Utilities and emergency services around the country will feed information to the national monitoring centre, which will pass it on to a high-powered committee of civil servants charged with coordinating any Government response.
In Auckland, officials are worried that there will be a traffic gridlock tonight if thousands of people try to drive to the inner city for celebrations.
Mayor Christine Fletcher said organisers wanted to encourage as many people as possible to attend the free events, but partygoers should leave their cars at home and use public transport.
Stagecoach is providing extra buses that will travel routes designed to cater to people attending the big free events in the Domain and at Aotea Square and Okahu Bay.
Inspector Derek Davison, who is charge of policing in Auckland tonight, said: "We just cannot cope with thousands of cars. If we get to the gridlock stage, people just won't get through to these venues."
All available police officers would be on duty tonight, he said.
"People will see blue uniforms on street corners where they have not been seen since the 1960s."

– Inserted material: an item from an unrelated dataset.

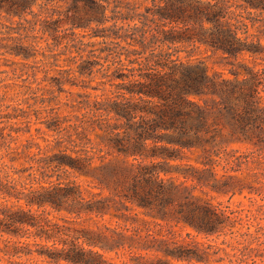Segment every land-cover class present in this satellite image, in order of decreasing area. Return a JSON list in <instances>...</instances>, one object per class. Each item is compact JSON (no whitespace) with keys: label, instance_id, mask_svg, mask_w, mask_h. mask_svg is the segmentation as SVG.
Instances as JSON below:
<instances>
[{"label":"trees","instance_id":"obj_1","mask_svg":"<svg viewBox=\"0 0 264 264\" xmlns=\"http://www.w3.org/2000/svg\"><path fill=\"white\" fill-rule=\"evenodd\" d=\"M254 11L264 0H0L25 30L67 40L63 53L77 29L98 38L75 40L66 67L53 63L50 95L35 97L42 118L24 99H0V123L17 119L0 126V264H264V220L212 193L262 194L264 17ZM2 47L24 60L39 50ZM202 47L228 74L195 56ZM32 124L46 145L12 146ZM222 234L234 242L197 239Z\"/></svg>","mask_w":264,"mask_h":264},{"label":"rangeland","instance_id":"obj_2","mask_svg":"<svg viewBox=\"0 0 264 264\" xmlns=\"http://www.w3.org/2000/svg\"><path fill=\"white\" fill-rule=\"evenodd\" d=\"M122 3L130 2L139 3V0H119ZM143 9V8H142ZM257 16L264 17V13H259L258 11H254ZM27 17L30 18V15ZM260 23V22H259ZM26 30L23 28L24 22H20V20L15 18H9L6 15H0V99L3 103L15 105L18 102H22L21 106L26 109V115L28 113L31 116L33 121L38 120L35 116V113L38 109V117L42 118L45 115L43 110L45 104L41 102H35V97H47L50 95V88L53 87L51 82V77L58 73L57 68L66 67L67 61L65 58L68 55H77L76 49L78 42L75 40H80L83 42H87L89 40H98V38H89V36L83 35L87 33L89 30L77 29L76 34H70L75 40L72 42L76 45L69 44L67 53H63L67 49L65 47V43L67 40H63L61 44L55 45L53 44V40L50 38L45 40L44 37H41L40 31L37 29L31 30L29 23L26 21ZM109 25V23L107 24ZM251 30H255V28H251ZM29 41H34L37 43L39 50L36 53V56L31 57L27 60H24L21 56H17L13 53L8 52V48L2 47V45H7L11 47L19 42H23L24 44H28ZM49 42V43H48ZM79 46V45H78ZM44 53V54H43ZM195 56L204 57L209 66L211 72L214 70H224L228 74V66L224 64V59H222L218 54H213L210 52H205V49L202 47L201 49L195 50ZM208 53H211L208 55ZM185 53H182L184 56ZM51 61V62H50ZM56 63L59 65H54ZM48 70L46 72L45 70ZM34 88L31 90V88ZM55 87V86H54ZM66 87H69L66 85ZM36 91V92H33ZM77 88H73L72 92H63L59 95V98L62 101L68 99H74L76 95ZM57 93V91L55 92ZM41 99V98H40ZM12 108H9V111L12 112ZM70 108L62 107L60 111L68 112ZM1 119V118H0ZM3 122L0 123V126H6L5 131H9V123H14L17 121L16 118H10V121H6L2 118ZM22 119V118H20ZM26 123L22 124L20 122L16 123L15 126H25ZM35 124H32L31 131L25 134H17L13 132L12 134L16 137L18 136L16 142L12 143V146H21L23 148V144H27V140L30 137H34V140L39 142L40 146L43 148L46 145V142L41 138V132H37L35 130ZM44 129L45 127L42 126ZM228 149H237L239 152H249L254 150L255 148L249 145L248 143H239V142H231L228 144ZM36 147H31L29 151L26 149V152L36 151ZM26 163V162H24ZM17 166L21 164L19 162L15 163ZM27 164V163H26ZM264 179V178H263ZM256 186L259 184L255 183ZM262 194L258 192H249L247 189L244 190L241 194H234L230 196L228 194H218L215 191L212 193L215 194L214 203L217 201H221L222 205H229L230 208L242 210L243 215L249 213L253 214V212L257 215L258 221L263 222L264 220V184L261 185ZM251 210V211H250ZM247 229V224L244 223V226L241 228L242 231ZM250 229H254L252 226ZM179 230V229H178ZM185 231H183V234ZM197 239L206 243H214V244H222L223 239L227 242H234L231 236L228 235H210L203 236L198 235ZM21 261H24L25 264H43L39 260V258H33L30 260L26 259V256H23ZM53 264V263H49ZM64 264V263H63ZM218 264V263H216Z\"/></svg>","mask_w":264,"mask_h":264}]
</instances>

Organisers have also addressed safety concerns at the youth-oriented First Night Auckland 2000 concert in Aotea Square by designating the area alcohol and drug-free.
Traffic volumes were two to three times heavier than normal on the Napier-Wairoa Highway last night as visitors headed up the East Coast for tonight's millennium celebrations in Gisborne.
At traditional New Year's Eve haunts, revellers started drinking and getting into trouble early.
Whangamata police have made 62 arrests in the past three days - mostly for breaching liquor bans.
After a week of good behaviour in the popular summer spots of Mt Maunganui and Tauranga, police are now being kept busy with increasing numbers of petty crimes.
In the 24 hours to yesterday morning, 13 people were arrested in Tauranga and 10 at the Mount for disorderly behaviour or breaching liquor bans.
Mount police also dealt with a drunken beachfront brawl, but no charges were laid.
MetService weather ambassador Bob McDavitt said a frontal rain band from the Tasman Sea should hit Auckland today, but the rain was expected to clear by tonight.
The weather looked better for Gisborne, he said, and dawn watchers should get a reasonably clear view of the sun coming up on the southeastern horizon.
Any rain in the North Island would be mild.